Читать «Квартет Розендорфа» онлайн - страница 65
Натан Шахам
— Это самое сионистское стихотворение, какое мне доводилось читать, — сказала она.
В ее устах это был не упрек, а величайший комплимент, но у меня все равно упало настроение. Она не поняла, что читала стихотворение о любви. Я, видно, последним узнал о том, что она была влюблена в доктора Манфреда, советника по воспитанию при Еврейском Агентстве, который каждый месяц приезжал к нам на несколько дней из Иерусалима. Доктор Манфред, видно, тоже любил ее, но он был женат, а к Доре долг обязывал его относиться как к воспитаннице. Любовь их так и не пошла дальше общей платформы: восторженных разговоров о поэзии Стефана Георге (мне было удивительно, что они не видят в поэзии Георге начал, противоречащих их мировоззрению) да собраний дружеского кружка выходцев из Вюрцбурга, их родного города.
Иерусалимское трио, распавшееся впоследствии из-за политических беспорядков, было моей печальной «местью». Оркестр оказался самым удачным решением после того, как я узнал правду и мне стало трудно сдерживаться. Пошли беспричинные вспышки гнева или, наоборот, жалости — я уже не мог скрывать любовь, которую мне удавалось таить так долго.
Скрывать? Дора хорошо поняла мое смятение, только делала вид, что ничего не видит. Она мне симпатизирует. А может, и больше того. Но любви ко мне нет в ее сердце. Однажды она обидела меня расхожей и оскорбительной формулой: она-де чувствует ко мне какую-то особую близость — мы с: ней «как брат с сестрой». Это был, в общем, отказ. Доктор Манфред занял в ее душе все пространство, отведенное для любви.

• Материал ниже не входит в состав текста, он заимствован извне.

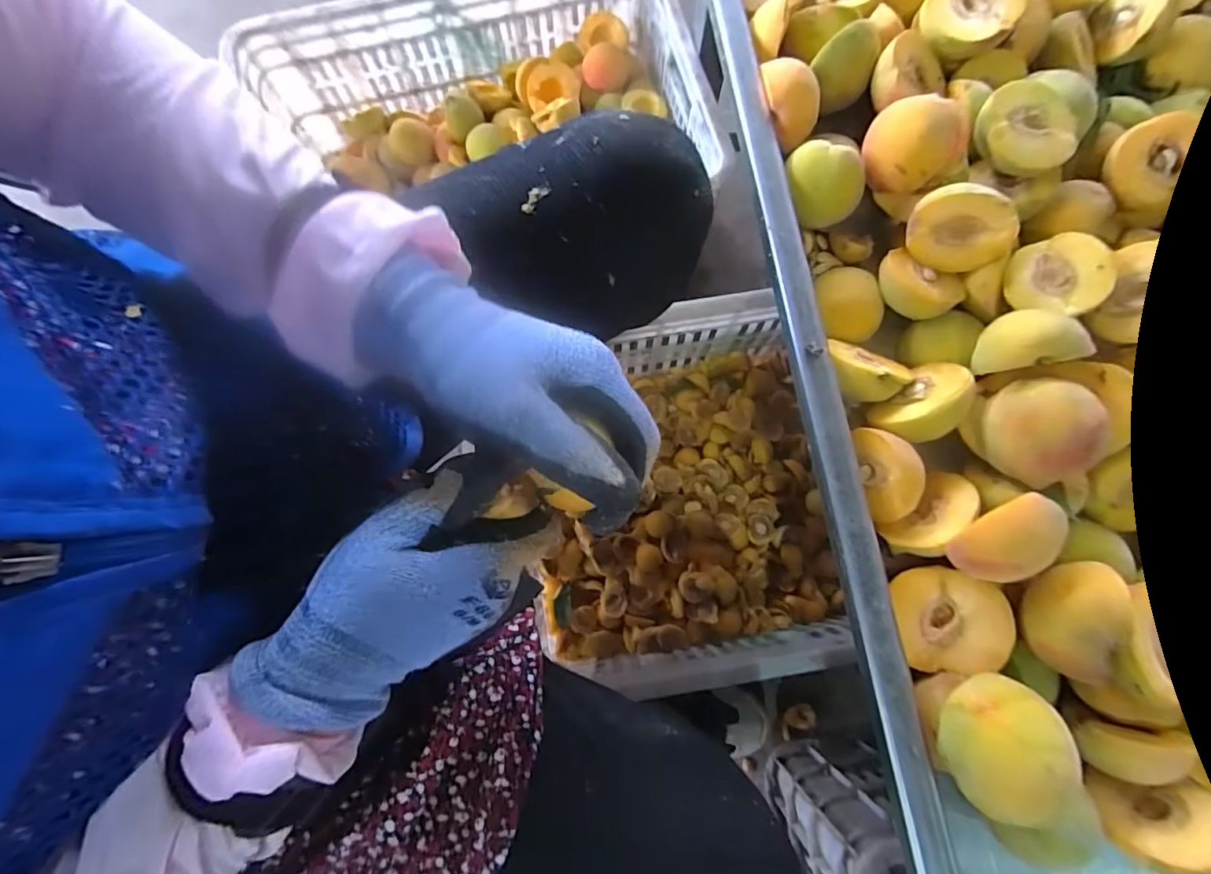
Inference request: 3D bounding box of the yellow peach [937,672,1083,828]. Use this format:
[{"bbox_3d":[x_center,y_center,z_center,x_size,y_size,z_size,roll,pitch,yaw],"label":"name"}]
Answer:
[{"bbox_3d":[0.196,0.153,0.267,0.052,0.030,0.056,-15,77,-2],"label":"yellow peach"}]

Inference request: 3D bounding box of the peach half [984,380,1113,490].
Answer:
[{"bbox_3d":[0.248,-0.003,0.313,0.049,0.035,0.051,17,78,5],"label":"peach half"}]

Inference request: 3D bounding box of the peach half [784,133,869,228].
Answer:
[{"bbox_3d":[0.152,-0.178,0.378,0.052,0.044,0.041,8,78,3],"label":"peach half"}]

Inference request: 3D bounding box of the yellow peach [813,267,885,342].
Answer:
[{"bbox_3d":[0.168,-0.094,0.377,0.044,0.028,0.050,-14,77,-2],"label":"yellow peach"}]

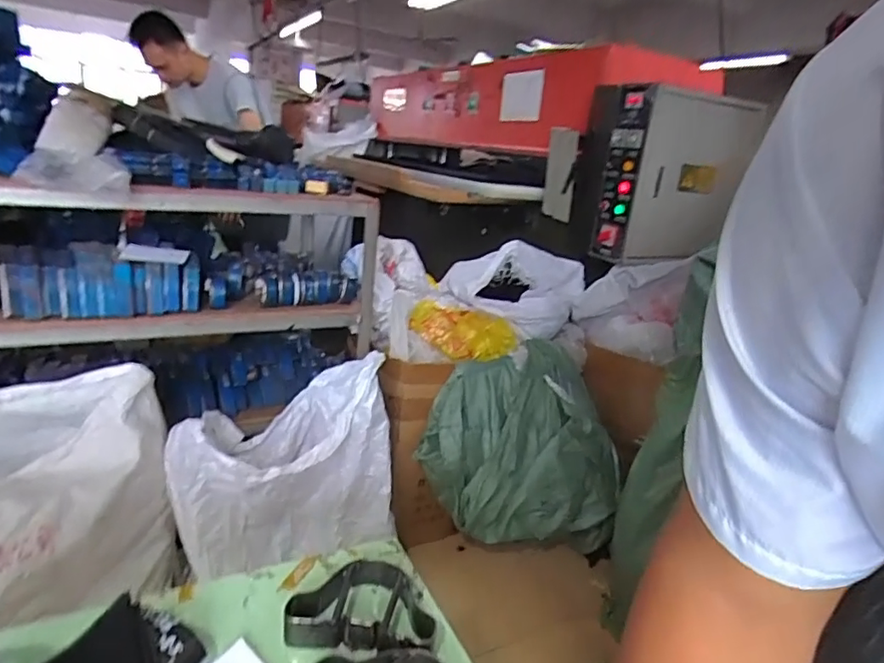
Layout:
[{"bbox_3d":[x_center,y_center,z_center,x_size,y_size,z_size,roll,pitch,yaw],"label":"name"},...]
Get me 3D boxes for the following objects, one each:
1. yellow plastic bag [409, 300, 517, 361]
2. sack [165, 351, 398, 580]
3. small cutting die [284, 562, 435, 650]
[{"bbox_3d":[0.065,0.010,1.636,0.333,0.131,0.081,16,17,-16],"label":"yellow plastic bag"},{"bbox_3d":[-0.355,0.314,1.321,0.496,0.419,0.266,2,18,-16],"label":"sack"},{"bbox_3d":[-0.068,0.248,0.506,0.124,0.032,0.096,9,17,5],"label":"small cutting die"}]

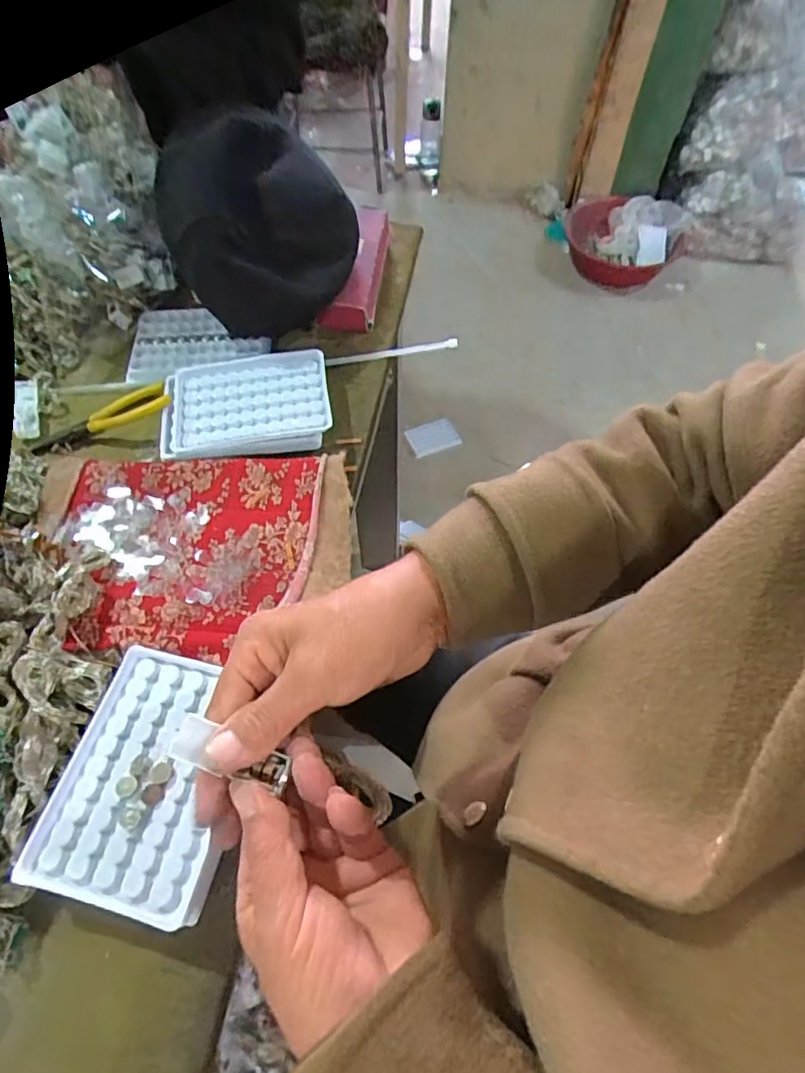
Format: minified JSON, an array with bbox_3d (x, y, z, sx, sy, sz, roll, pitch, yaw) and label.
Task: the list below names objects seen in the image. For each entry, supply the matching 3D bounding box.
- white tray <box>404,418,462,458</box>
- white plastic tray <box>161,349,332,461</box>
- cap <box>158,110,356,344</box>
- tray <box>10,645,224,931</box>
[{"bbox_3d":[0.078,-0.248,1.386,0.122,0.015,0.077,-18,81,-5],"label":"white tray"},{"bbox_3d":[-0.132,-0.115,0.470,0.137,0.014,0.101,-7,59,-6],"label":"white plastic tray"},{"bbox_3d":[-0.124,-0.279,0.502,0.154,0.136,0.168,-4,59,-4],"label":"cap"},{"bbox_3d":[-0.140,0.133,0.314,0.097,0.017,0.127,12,59,6],"label":"tray"}]

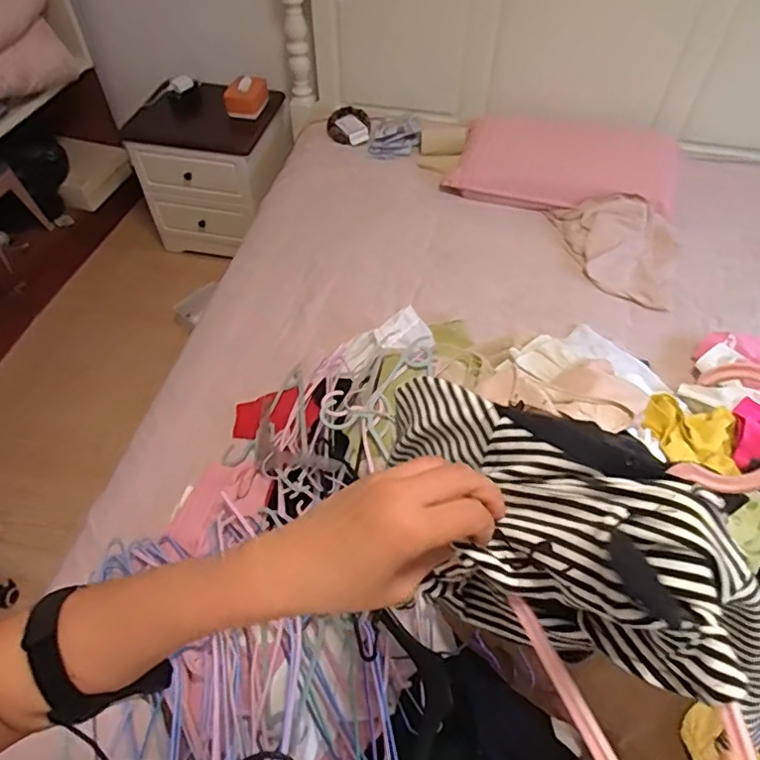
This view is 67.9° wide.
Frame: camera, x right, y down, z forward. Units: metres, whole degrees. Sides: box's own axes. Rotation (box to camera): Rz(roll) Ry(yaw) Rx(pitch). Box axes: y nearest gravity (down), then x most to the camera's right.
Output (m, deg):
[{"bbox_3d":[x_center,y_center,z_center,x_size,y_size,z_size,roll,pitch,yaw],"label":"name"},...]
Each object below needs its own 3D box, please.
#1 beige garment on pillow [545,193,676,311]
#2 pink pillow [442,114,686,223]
[{"bbox_3d":[0.667,-0.366,1.496,0.287,0.090,0.382,-13,54,-10],"label":"beige garment on pillow"},{"bbox_3d":[0.552,-0.645,1.689,0.641,0.117,0.335,14,54,10],"label":"pink pillow"}]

Даже мой утешительный приезд, прошедший в полном молчании (имя доктора Манфреда мы ни разу не упоминали), был, пожалуй, обманом. В душе я знал, что ехал к ней с бешеной внутренней радостью, стремясь занять пространство, освободившееся с исчезновением доктора Манфреда. Дорино желание играть со мной сонаты было бы декларацией: она не хочет, чтобы я приносил ей в жертву музыку. И это не потому, что она считает будто у меня такой уж огромный талант и потеряет великого скрипача, если я поселюсь с ней в деревне, а потому, что она не любит меня в так степени, чтобы согласиться на любую жертву. Ее б я отказался от скрипки ради халуцианской жизни она бы с радостью приняла меня в свой лагерь, может быть, со временем обнаружила бы, что не для нее никого лучше меня. Но она не хочет, чтобы я из-за нее менял жизнь. Совесть ее не сможет вынести причитаний липового халуца, который станет оплакивать свои загубленные таланты, чтобы вынудить у нее вечную любовь.
Со смешанными чувствами пошел я играть с Дорой. Мне хотелось говорить, неважно о чем, к тому же я не был уверен, что мы сможем играть как следует, что внутреннее напряжение не скажется на исполнении. Мы давно не играли вместе, и у нас уже нет той согласованности, какая бывала в дни, когда мы играли почти каждый день. Я обрадовался, что появились слушатели, они заставили нас выжать из себя все, на что мы способны. Послушать нас пришло много учеников — значит, я не напрасно потратил время в Бен-Шемене. Мои уроки музыки принесли хорошие плоды. Когда я написал отцу, к что преподаю пение и игру на дудочках, он задал мне вопрос: разве это не пустая трата сил — такой скрипач, как я, учившийся у лучших учителей, а ему ничего лучшего не остается, как учить пению и игре на дудочках? Я ответил, что делаю святое дело, — если молодежь вырастает без музыки, то жизнь ее будет пустой и убогой. Он ответил со своей обычной иронией: слова «святое дело» стоит приберечь для чего-то более серьезного. Я играл с большим волнением, Дора же — в полнейшем спокойствии. Я завидовал ей. Воистину совершенный человек. Отказалась даже от гордости. В глубине души я хотел, чтобы меня восхваляли за то, что я отрекся от скрипки, а она бросила фортепьяно в полном согласии с собой. У меня было чувство, что я приношу жертву, а у нее — ощущение возвышения души. Мы играли сонату Моцарта, потом сонату Бетховена. В перерыве я вдруг увидел, что среди наших слушателей сидит не кто иной, как Курт Розендорф. Я страшно растерялся. Просто руки дрожали. Но потом выяснилось, что я боялся зря. Розендорф такой человек, который способен понять, что представляет собой скрипач, даже если застал его в самые худшие минуты. А может быть, именно внутреннее волнение и произвело на него впечатление.